We provide a full service offering from consulting, gap analysis, architecture & design, implementation and management of:
- Hybrid Cloud mail and web gateway services incorporating Cloud application control
- Integration with Data Loss/Leakage Prevention (DLP) Services
- Application Aware Content Filtering Capability
- Advanced Zero Day Threat Detection Capability with Global Threat Intelligence Feeds
- Enhanced management of Office365 and Gmail (Granular Security Features that appear in our Portal making these platforms safer to use)
In todays connected world, Web & Email Services are critical business tools. Your company has to protect it’s users from multiple internet borne threat vectors at all times on all their devices, from smartphones to laptops and desktop computers. The widespread use of mobile and BYOD platforms has resulted in a vanishing perimeter. Modern web & email gateways have become increasingly complex to configure and manage. They handle huge volumes of digital traffic and need to constantly update their malware, adware, URL reputation services and anti-spam engines. The high adoption of cloud-based email services, like Office365 and Gmail, coupled with an upsurge in mail-borne cyber attacks incorporating ransomware has brought renewed focus to effective web and email security. We provide a thought leadership together with niche services in this domain for any size of business. Hybrid or Cloud-based solutions – seamlessly implemented & managed for you by our Gateway Security Team.

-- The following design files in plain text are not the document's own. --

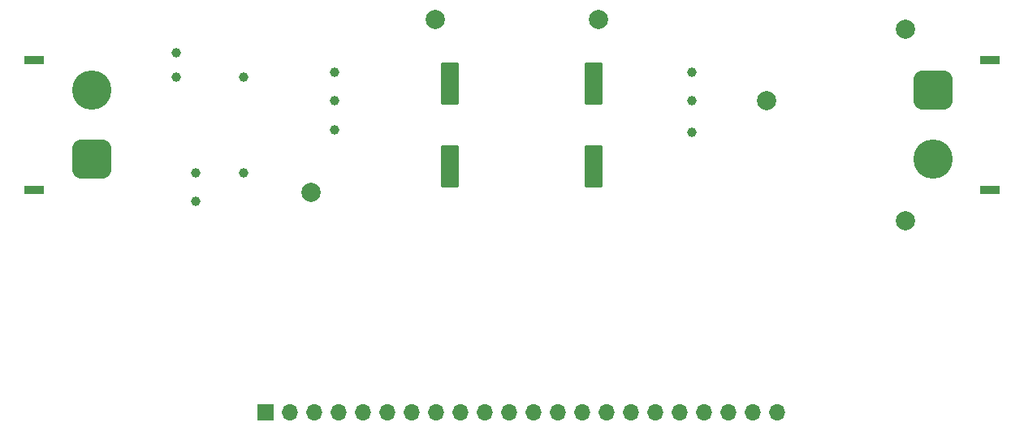
<source format=gbr>
%TF.GenerationSoftware,KiCad,Pcbnew,8.0.6*%
%TF.CreationDate,2024-12-20T12:02:24-05:00*%
%TF.ProjectId,PD Charger,50442043-6861-4726-9765-722e6b696361,0*%
%TF.SameCoordinates,Original*%
%TF.FileFunction,Soldermask,Bot*%
%TF.FilePolarity,Negative*%
%FSLAX46Y46*%
G04 Gerber Fmt 4.6, Leading zero omitted, Abs format (unit mm)*
G04 Created by KiCad (PCBNEW 8.0.6) date 2024-12-20 12:02:24*
%MOMM*%
%LPD*%
G01*
G04 APERTURE LIST*
G04 Aperture macros list*
%AMRoundRect*
0 Rectangle with rounded corners*
0 $1 Rounding radius*
0 $2 $3 $4 $5 $6 $7 $8 $9 X,Y pos of 4 corners*
0 Add a 4 corners polygon primitive as box body*
4,1,4,$2,$3,$4,$5,$6,$7,$8,$9,$2,$3,0*
0 Add four circle primitives for the rounded corners*
1,1,$1+$1,$2,$3*
1,1,$1+$1,$4,$5*
1,1,$1+$1,$6,$7*
1,1,$1+$1,$8,$9*
0 Add four rect primitives between the rounded corners*
20,1,$1+$1,$2,$3,$4,$5,0*
20,1,$1+$1,$4,$5,$6,$7,0*
20,1,$1+$1,$6,$7,$8,$9,0*
20,1,$1+$1,$8,$9,$2,$3,0*%
G04 Aperture macros list end*
%ADD10R,2.000000X0.900000*%
%ADD11RoundRect,1.025000X-1.025000X1.025000X-1.025000X-1.025000X1.025000X-1.025000X1.025000X1.025000X0*%
%ADD12C,4.100000*%
%ADD13RoundRect,1.025000X1.025000X-1.025000X1.025000X1.025000X-1.025000X1.025000X-1.025000X-1.025000X0*%
%ADD14R,1.700000X1.700000*%
%ADD15O,1.700000X1.700000*%
%ADD16C,2.000000*%
%ADD17C,1.000000*%
%ADD18RoundRect,0.250000X-0.700000X1.950000X-0.700000X-1.950000X0.700000X-1.950000X0.700000X1.950000X0*%
G04 APERTURE END LIST*
D10*
%TO.C,J3*%
X148850000Y-93250000D03*
X148850000Y-106750000D03*
D11*
X142850000Y-96400000D03*
D12*
X142850000Y-103600000D03*
%TD*%
D10*
%TO.C,J2*%
X49150000Y-106750000D03*
X49150000Y-93250000D03*
D13*
X55150000Y-103600000D03*
D12*
X55150000Y-96400000D03*
%TD*%
D14*
%TO.C,J1*%
X73325000Y-130000000D03*
D15*
X75865000Y-130000000D03*
X78405000Y-130000000D03*
X80945000Y-130000000D03*
X83485000Y-130000000D03*
X86025000Y-130000000D03*
X88565000Y-130000000D03*
X91105000Y-130000000D03*
X93645000Y-130000000D03*
X96185000Y-130000000D03*
X98725000Y-130000000D03*
X101265000Y-130000000D03*
X103805000Y-130000000D03*
X106345000Y-130000000D03*
X108885000Y-130000000D03*
X111425000Y-130000000D03*
X113965000Y-130000000D03*
X116505000Y-130000000D03*
X119045000Y-130000000D03*
X121585000Y-130000000D03*
X124125000Y-130000000D03*
X126665000Y-130000000D03*
%TD*%
D16*
%TO.C,TP17*%
X140000000Y-110000000D03*
%TD*%
D17*
%TO.C,TP5*%
X80500000Y-94500000D03*
%TD*%
%TO.C,TP8*%
X117750000Y-97500000D03*
%TD*%
%TO.C,TP10*%
X117750000Y-100750000D03*
%TD*%
%TO.C,TP16*%
X71000000Y-105000000D03*
%TD*%
%TO.C,TP14*%
X66000000Y-105000000D03*
%TD*%
D18*
%TO.C,C15*%
X107500000Y-95650000D03*
X107500000Y-104350000D03*
%TD*%
D17*
%TO.C,TP11*%
X64000000Y-95000000D03*
%TD*%
%TO.C,TP12*%
X64000000Y-92500000D03*
%TD*%
D16*
%TO.C,TP18*%
X140000000Y-90000000D03*
%TD*%
%TO.C,TP4*%
X108000000Y-89000000D03*
%TD*%
D17*
%TO.C,TP9*%
X80500000Y-100500000D03*
%TD*%
%TO.C,TP6*%
X117750000Y-94500000D03*
%TD*%
%TO.C,TP13*%
X66000000Y-108000000D03*
%TD*%
%TO.C,TP7*%
X80500000Y-97500000D03*
%TD*%
D16*
%TO.C,TP2*%
X125500000Y-97500000D03*
%TD*%
D18*
%TO.C,C14*%
X92500000Y-95650000D03*
X92500000Y-104350000D03*
%TD*%
D17*
%TO.C,TP15*%
X71000000Y-95000000D03*
%TD*%
D16*
%TO.C,TP3*%
X91000000Y-89000000D03*
%TD*%
%TO.C,TP1*%
X78000000Y-107000000D03*
%TD*%
M02*

</source>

This is a subscription service.
The overall objective of penetration testing is to provide an independent and reliable view of the security of the internet-facing infrastructure of an IT environment.
Penetration testing is recommended annually, and in the event of major changes to your infrastructure. It is essential for companies holding intellectual property, information linked to personal identities, or financial information such as credit card data – and is often mandated by regulators. Penetration testing will help:
- Prevent severe financial losses that could arise due to unreliable infrastructure or fraud
- Provide the necessary proof of due diligence for regulators, customers, and shareholders
- Protect the brand from the dreadful loss of reputation
Penetration testing is a crucial element in securing your IT systems. Our team of experts can simulate an attack on multiple levels to determine whether sensitive data is at risk. The overall objective of penetration testing is to provide an independent and reliable view of the security of the internet-facing infrastructure of an IT environment. The assessment identifies weaknesses and vulnerabilities and quantifies the severity thereof – providing the information needed to address and control the threats.
Penetration testing is a ‘mock’ or staged attack to identify vulnerabilities in information systems. Our testers, ‘white hat hackers’, put themselves in the position of someone determined to gain access to resources without knowledge of usernames, passwords and other normal means. Like a hacker or cyber criminal, they try every trick in the book, every possible plan of attack. They find the ways applications could be modified, and confidential information such as price lists or customer databases stolen or subverted. They then provide a report – explaining how they ‘broke in’ and how an organisation can avoid it happening ‘for real’.